** The task **
Below is a listing with pictures. Repeat exactly the lines starting at the one holding "Pramana – J." and going on through the one holding "Points to ponder", and leave every picture out.

** Material to process **
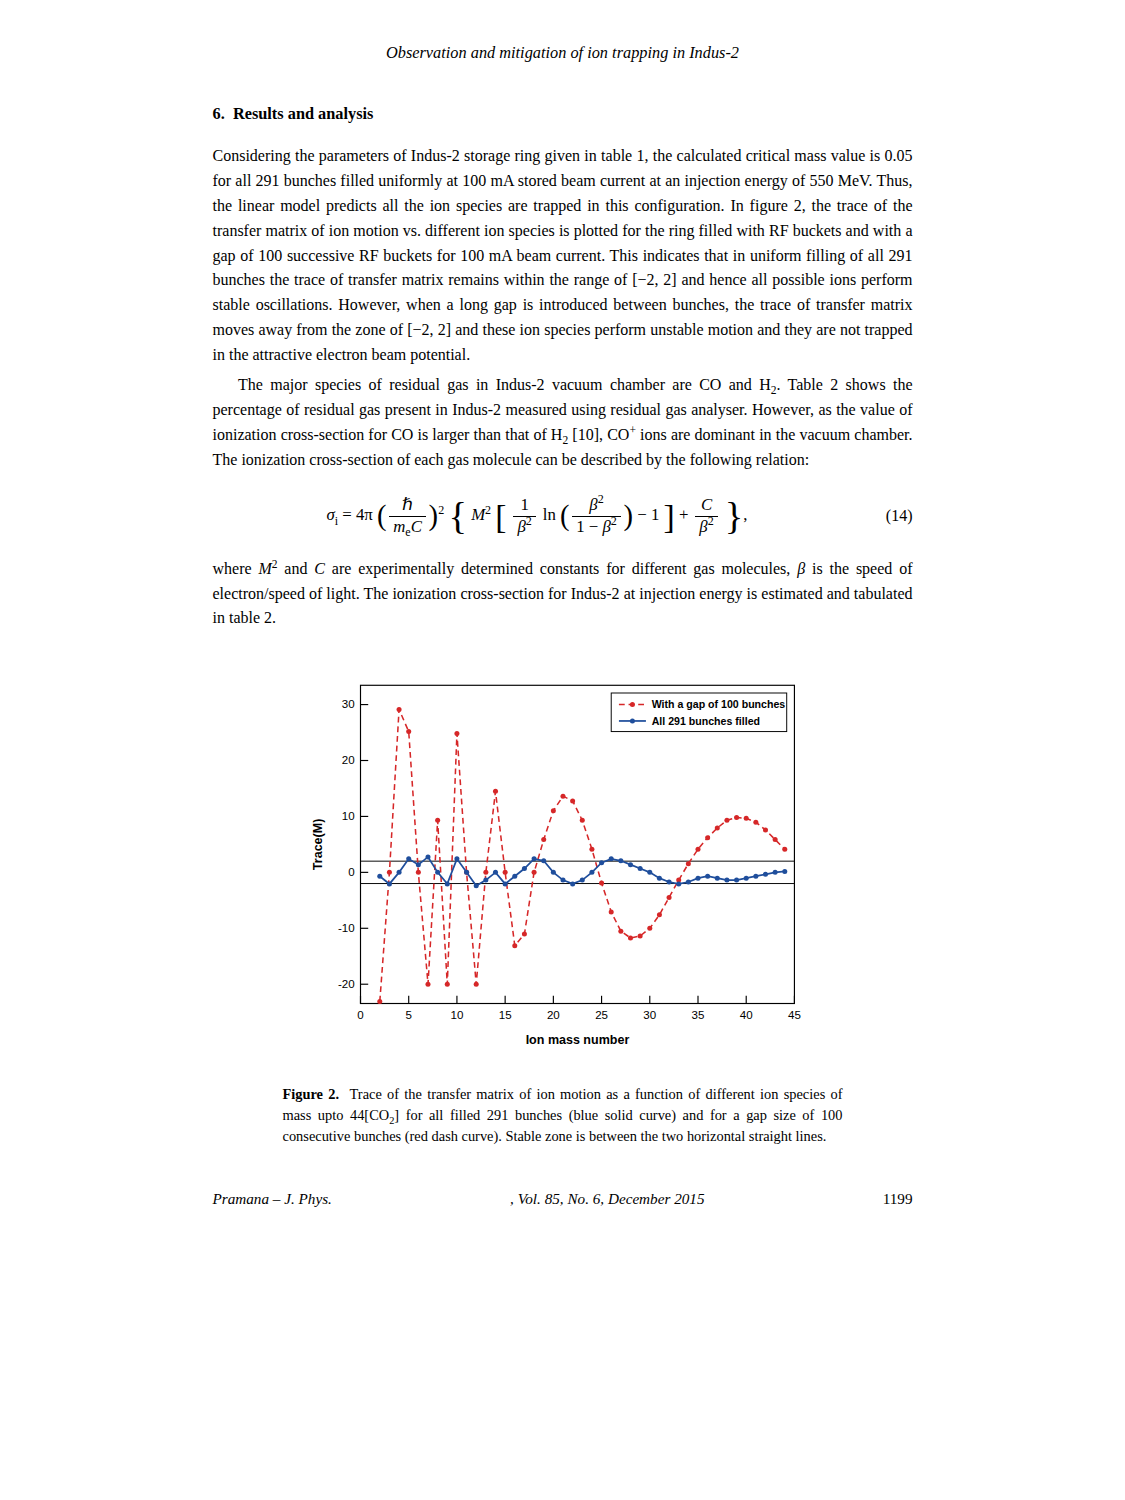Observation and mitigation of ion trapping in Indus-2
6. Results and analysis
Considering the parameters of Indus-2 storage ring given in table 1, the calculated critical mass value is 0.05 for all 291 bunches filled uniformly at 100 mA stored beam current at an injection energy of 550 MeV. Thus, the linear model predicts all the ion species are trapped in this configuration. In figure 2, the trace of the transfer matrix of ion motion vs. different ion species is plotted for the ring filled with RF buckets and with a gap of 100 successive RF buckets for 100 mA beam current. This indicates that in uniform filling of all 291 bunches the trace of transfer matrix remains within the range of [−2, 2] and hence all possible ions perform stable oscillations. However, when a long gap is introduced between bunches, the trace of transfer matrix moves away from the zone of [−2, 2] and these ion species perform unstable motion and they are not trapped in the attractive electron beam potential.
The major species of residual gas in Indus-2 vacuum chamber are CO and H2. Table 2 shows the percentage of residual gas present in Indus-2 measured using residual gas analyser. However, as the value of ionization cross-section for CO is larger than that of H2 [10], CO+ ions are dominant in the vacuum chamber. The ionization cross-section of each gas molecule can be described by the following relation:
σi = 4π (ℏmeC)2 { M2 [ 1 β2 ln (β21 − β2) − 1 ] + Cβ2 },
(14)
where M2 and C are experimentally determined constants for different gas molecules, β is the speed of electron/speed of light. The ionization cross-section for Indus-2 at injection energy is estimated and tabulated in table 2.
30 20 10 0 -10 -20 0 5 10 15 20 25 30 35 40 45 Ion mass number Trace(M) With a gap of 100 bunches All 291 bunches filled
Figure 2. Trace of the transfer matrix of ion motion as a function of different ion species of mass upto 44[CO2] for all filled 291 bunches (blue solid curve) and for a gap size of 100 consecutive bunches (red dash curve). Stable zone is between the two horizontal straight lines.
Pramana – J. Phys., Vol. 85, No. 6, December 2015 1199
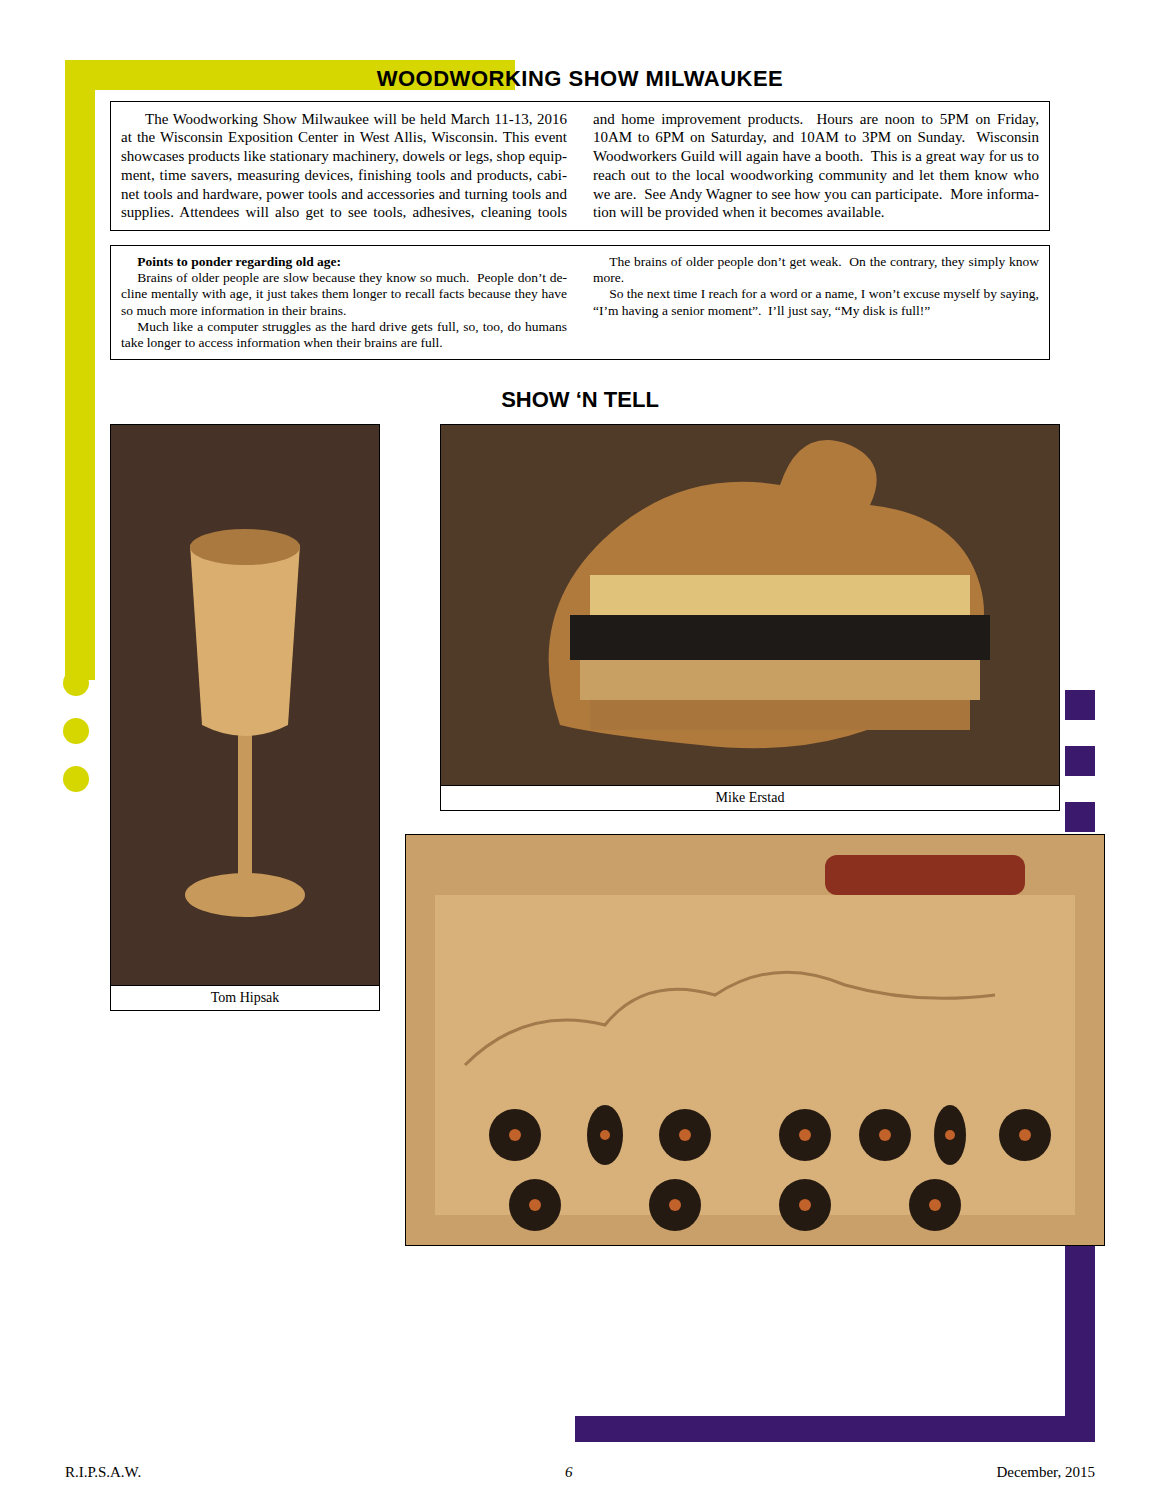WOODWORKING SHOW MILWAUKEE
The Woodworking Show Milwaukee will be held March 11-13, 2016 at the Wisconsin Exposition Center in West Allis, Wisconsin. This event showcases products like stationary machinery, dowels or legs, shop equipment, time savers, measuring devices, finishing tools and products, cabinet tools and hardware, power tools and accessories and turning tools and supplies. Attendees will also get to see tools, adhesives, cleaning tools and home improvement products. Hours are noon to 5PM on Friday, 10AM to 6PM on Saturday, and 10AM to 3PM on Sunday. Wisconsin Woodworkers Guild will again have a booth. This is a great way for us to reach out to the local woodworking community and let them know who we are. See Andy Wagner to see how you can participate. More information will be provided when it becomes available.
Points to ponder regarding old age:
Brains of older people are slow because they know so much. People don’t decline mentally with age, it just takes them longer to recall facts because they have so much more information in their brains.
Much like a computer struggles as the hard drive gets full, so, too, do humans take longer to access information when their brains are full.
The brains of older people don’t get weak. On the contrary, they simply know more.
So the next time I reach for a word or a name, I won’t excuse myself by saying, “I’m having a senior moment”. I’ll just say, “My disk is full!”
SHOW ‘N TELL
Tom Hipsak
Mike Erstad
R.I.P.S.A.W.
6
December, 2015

** The completed task **
Pramana – J. Phys., Vol. 85, No. 6, December 2015 1199
WOODWORKING SHOW MILWAUKEE
The Woodworking Show Milwaukee will be held March 11-13, 2016 at the Wisconsin Exposition Center in West Allis, Wisconsin. This event showcases products like stationary machinery, dowels or legs, shop equipment, time savers, measuring devices, finishing tools and products, cabinet tools and hardware, power tools and accessories and turning tools and supplies. Attendees will also get to see tools, adhesives, cleaning tools and home improvement products. Hours are noon to 5PM on Friday, 10AM to 6PM on Saturday, and 10AM to 3PM on Sunday. Wisconsin Woodworkers Guild will again have a booth. This is a great way for us to reach out to the local woodworking community and let them know who we are. See Andy Wagner to see how you can participate. More information will be provided when it becomes available.
Points to ponder regarding old age:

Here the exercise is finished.